Peter hesitated. “I don’t think she has any. Matilda never complains about anything. She is homesick, I know, and misses her family—wonderful people, better than mine, I’m just a Mick—but she never mentions it. She is used to the city but loves it here in the country. But sometimes she looks at me, sort of distracted, you know. Empty. Frightened. As if there was something she couldn’t deal with and didn’t rightly know what it was, anyway.”

Probably bored, thought Jonathan. He felt sorry for Peter McHenry and felt dislike for his wife. Mick or not, he was possibly too good for her. He looked up to meet Peter’s black and shining eyes, so like his own, with the whites a brilliant gleam in the duskiness of the hall. A good and intelligent man, and his wife? A pampered, whining fool. “I’d like to see Mrs. McHenry,” he said. “Though I must tell you I am no alienist—never had any patience with their magical abracadabra anyway, and their Viennese incantations, and their high priest, Freud. Certainly there is such a thing as—well—let us call it mental disturbances for the moment—but I’ve discovered that almost invariably they have a physical basis. To put it more crudely, a man, though of previous sound reputation, can go berserk if aroused, and almost anyone can kill under enough provocation. You see, I’m a pragmatist.”

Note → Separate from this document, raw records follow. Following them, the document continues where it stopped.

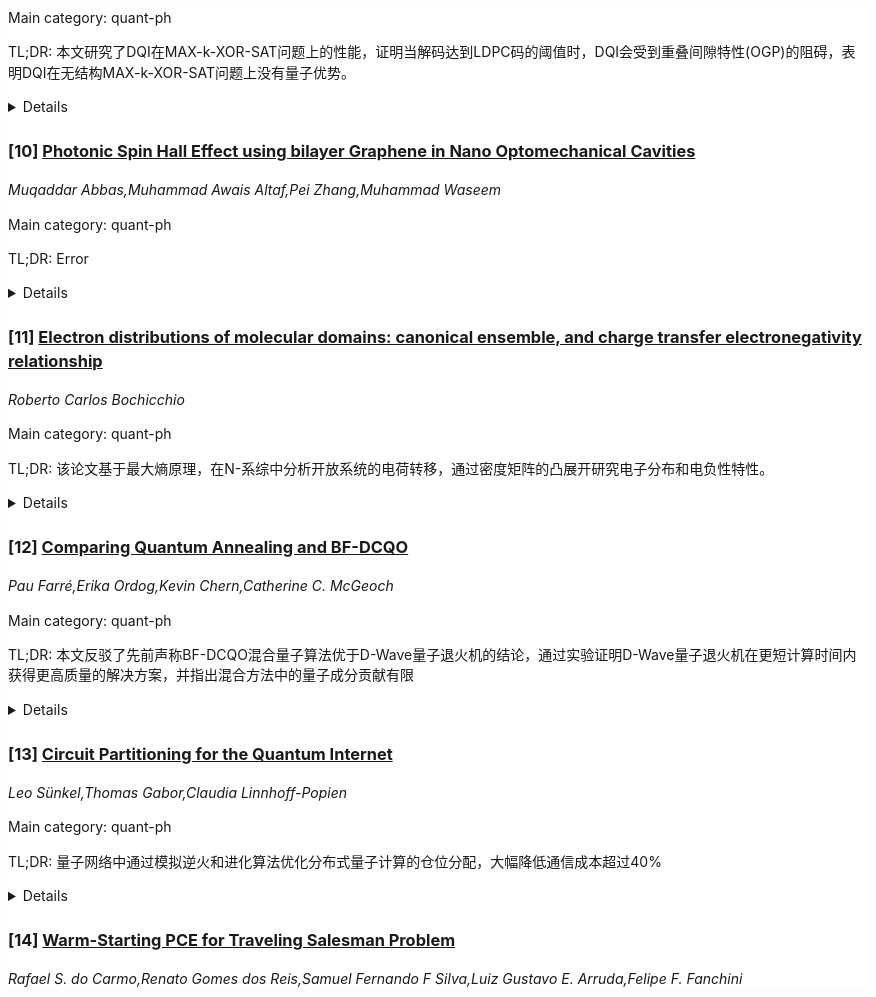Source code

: Main category: quant-ph

TL;DR: 本文研究了DQI在MAX-k-XOR-SAT问题上的性能，证明当解码达到LDPC码的阈值时，DQI会受到重叠间隙特性(OGP)的阻碍，表明DQI在无结构MAX-k-XOR-SAT问题上没有量子优势。


<details><summary>Details</summary></details>


### [10] [Photonic Spin Hall Effect using bilayer Graphene in Nano Optomechanical Cavities](https://arxiv.org/abs/2509.14346)
*Muqaddar Abbas,Muhammad Awais Altaf,Pei Zhang,Muhammad Waseem*

Main category: quant-ph

TL;DR: Error


<details><summary>Details</summary></details>


### [11] [Electron distributions of molecular domains: canonical ensemble, and charge transfer electronegativity relationship](https://arxiv.org/abs/2509.14356)
*Roberto Carlos Bochicchio*

Main category: quant-ph

TL;DR: 该论文基于最大熵原理，在N-系综中分析开放系统的电荷转移，通过密度矩阵的凸展开研究电子分布和电负性特性。


<details><summary>Details</summary></details>


### [12] [Comparing Quantum Annealing and BF-DCQO](https://arxiv.org/abs/2509.14358)
*Pau Farré,Erika Ordog,Kevin Chern,Catherine C. McGeoch*

Main category: quant-ph

TL;DR: 本文反驳了先前声称BF-DCQO混合量子算法优于D-Wave量子退火机的结论，通过实验证明D-Wave量子退火机在更短计算时间内获得更高质量的解决方案，并指出混合方法中的量子成分贡献有限


<details><summary>Details</summary></details>


### [13] [Circuit Partitioning for the Quantum Internet](https://arxiv.org/abs/2509.14413)
*Leo Sünkel,Thomas Gabor,Claudia Linnhoff-Popien*

Main category: quant-ph

TL;DR: 量子网络中通过模拟逆火和进化算法优化分布式量子计算的仓位分配，大幅降低通信成本超过40%


<details><summary>Details</summary></details>


### [14] [Warm-Starting PCE for Traveling Salesman Problem](https://arxiv.org/abs/2509.14414)
*Rafael S. do Carmo,Renato Gomes dos Reis,Samuel Fernando F Silva,Luiz Gustavo E. Arruda,Felipe F. Fanchini*
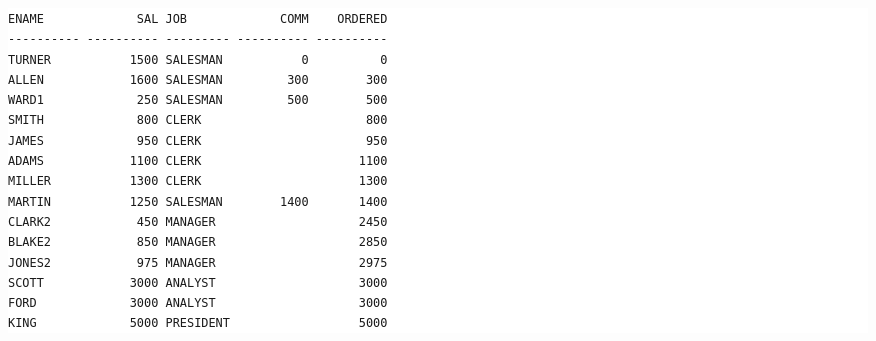 	ENAME             SAL JOB             COMM    ORDERED
	---------- ---------- --------- ---------- ----------
	TURNER           1500 SALESMAN           0          0
	ALLEN            1600 SALESMAN         300        300
	WARD1             250 SALESMAN         500        500
	SMITH             800 CLERK                       800
	JAMES             950 CLERK                       950
	ADAMS            1100 CLERK                      1100
	MILLER           1300 CLERK                      1300
	MARTIN           1250 SALESMAN        1400       1400
	CLARK2            450 MANAGER                    2450
	BLAKE2            850 MANAGER                    2850
	JONES2            975 MANAGER                    2975
	SCOTT            3000 ANALYST                    3000
	FORD             3000 ANALYST                    3000
	KING             5000 PRESIDENT                  5000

Peter had listened seriously. “And now,” said Jonathan, looking at his watch ruefully, “let’s go to Mrs. McHenry. Incidentally, I’d like to see her alone after you’ve introduced me to her.”

They climbed the broad staircase in silence, came upon a long hall with six doors leading from it. Peter opened one and said with the false brightness of acute anxiety, “Darling, Father McNulty has brought his friend, Dr. Ferrier, to see you.”

The blinds had been pulled against the sun, and the big square room was partly dark, and Jonathan saw here again the elegant mixture of Victorian and Spanish furniture. A thin young woman in a flowing white dress was lying on a chaise longue, and she lifted her head quickly from a posture of utter exhaustion. Peter raised a shade and the green light outside struck her face, and Jonathan saw that Matilda McHenry vividly resembled his own mother in her youth. There were the same clear hazel eyes and fine features and the cloud of soft dark hair and the sensitive mouth and the look of pure candor, and the same restraint in dress. She held out her thin hand to Jonathan, and when she smiled, it was his mother
‘s
smile, charming and a little reserved.